Shopping was along the streets, with no malls in sight.
For the morning we took a bus tour with Sian as our driver and guide.
The country side was very brown. They are into the 5th year of drought, and have not had rain since before Christmas (i.e. none so far this year).
The tour stopped at a small marina for coffee and a restroom break.
Clever wall decoration inside the coffee shop.
For the afternoon we took our own walking tour and visited the National Wool Museum that was only 3 blocks from the Yacht Club. This was a great decision.
Old caretakers’ cabin.
Love these old stoves.
Lots of processing required.
An automatic sock knitting machine. Who knew?

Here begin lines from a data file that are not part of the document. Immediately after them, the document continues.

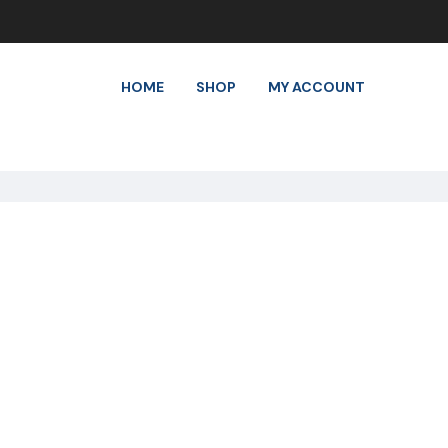
HOME
SHOP
MY ACCOUNT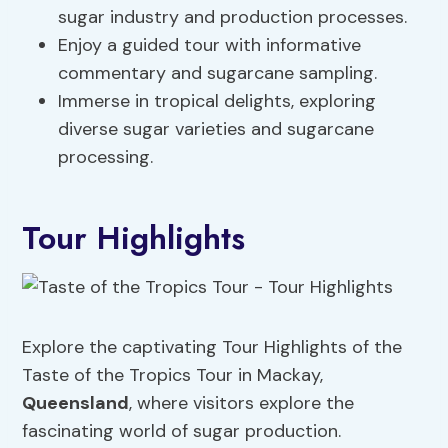
sugar industry and production processes.
Enjoy a guided tour with informative
commentary and sugarcane sampling.
Immerse in tropical delights, exploring
diverse sugar varieties and sugarcane
processing.
Tour Highlights
Explore the captivating Tour Highlights of the
Taste of the Tropics Tour in Mackay,
Queensland
, where visitors explore the
fascinating world of sugar production.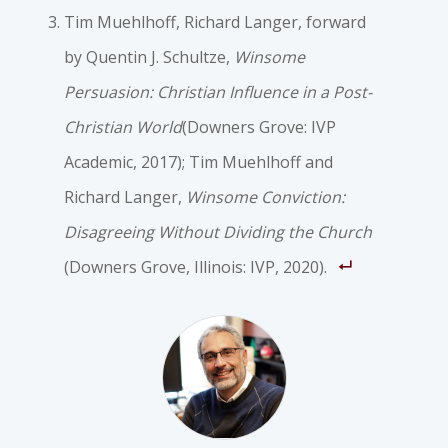
Tim Muehlhoff, Richard Langer, forward
by Quentin J. Schultze,
Winsome
Persuasion: Christian Influence in a Post-
Christian World
(Downers Grove: IVP
Academic, 2017); Tim Muehlhoff and
Richard Langer,
Winsome Conviction:
Disagreeing Without Dividing the Church
(Downers Grove, Illinois: IVP, 2020).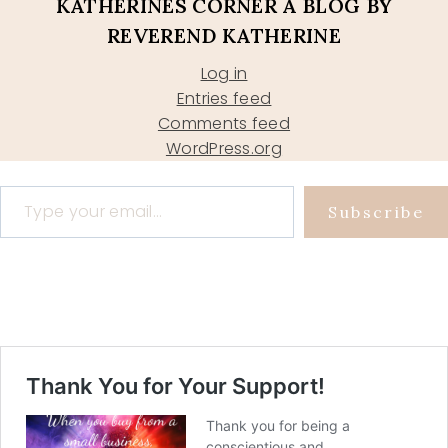
KATHERINES CORNER A BLOG BY
REVEREND KATHERINE
Log in
Entries feed
Comments feed
WordPress.org
Type your email…
Subscribe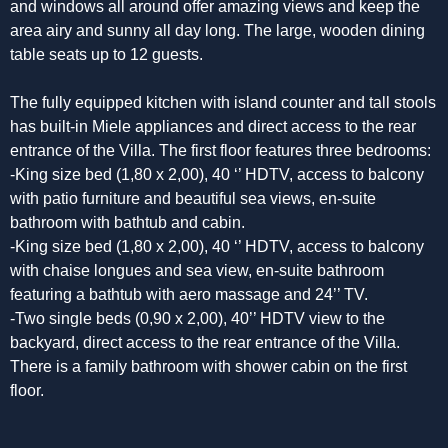
and windows all around offer amazing views and keep the
area airy and sunny all day long. The large, wooden dining
table seats up to 12 guests.
The fully equipped kitchen with island counter and tall stools
has built-in Miele appliances and direct access to the rear
entrance of the Villa. The first floor features three bedrooms:
-King size bed (1,80 x 2,00), 40 ‘’ HDTV, access to balcony
with patio furniture and beautiful sea views, en-suite
bathroom with bathtub and cabin.
-King size bed (1,80 x 2,00), 40 ‘’ HDTV, access to balcony
with chaise longues and sea view, en-suite bathroom
featuring a bathtub with aero massage and 24’’ TV.
-Two single beds (0,90 x 2,00), 40’’ HDTV view to the
backyard, direct access to the rear entrance of the Villa.
There is a family bathroom with shower cabin on the first
floor.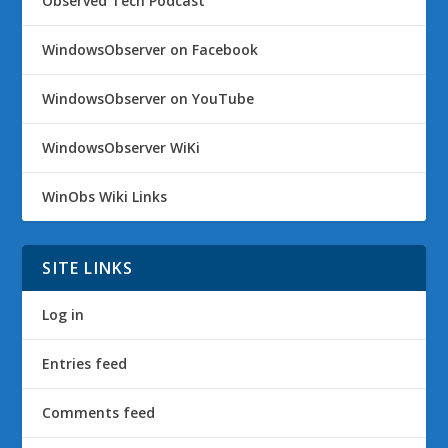
Observed Tech Podcast
WindowsObserver on Facebook
WindowsObserver on YouTube
WindowsObserver WiKi
WinObs Wiki Links
SITE LINKS
Log in
Entries feed
Comments feed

Their show piece was a 109 year old rug weaving loom. With 7 colors, 1,323 bobbins, and 1,992 punch cards the 1910 Axminster Jacquard gripper-type carpet loom is awesome. It takes these bobbins of yarn
Here you see the operator and the digital punch card instructions. These punch cards control the bobbin selection and then move forward when those instructions have been completed. This design system of Josepth Marie Jacquard (1752-1834) influenced the legendary Charles Babbage (1791-1871) who is known as “the father of the computer” and credited with inventing the first mechanical computer. That’s amazing. Excited to have seen this wonderful computing machine. That was such a great stop, gramma bought a new wool top.
Checked out some more statues.
Another place with a Robinson R44. This is the third operation with an R-44 that we have seen along the southern coast.
Much to our surprise, Clark is joining us on the boat. 😉
What a day. Can not get over that carpet weaving machine.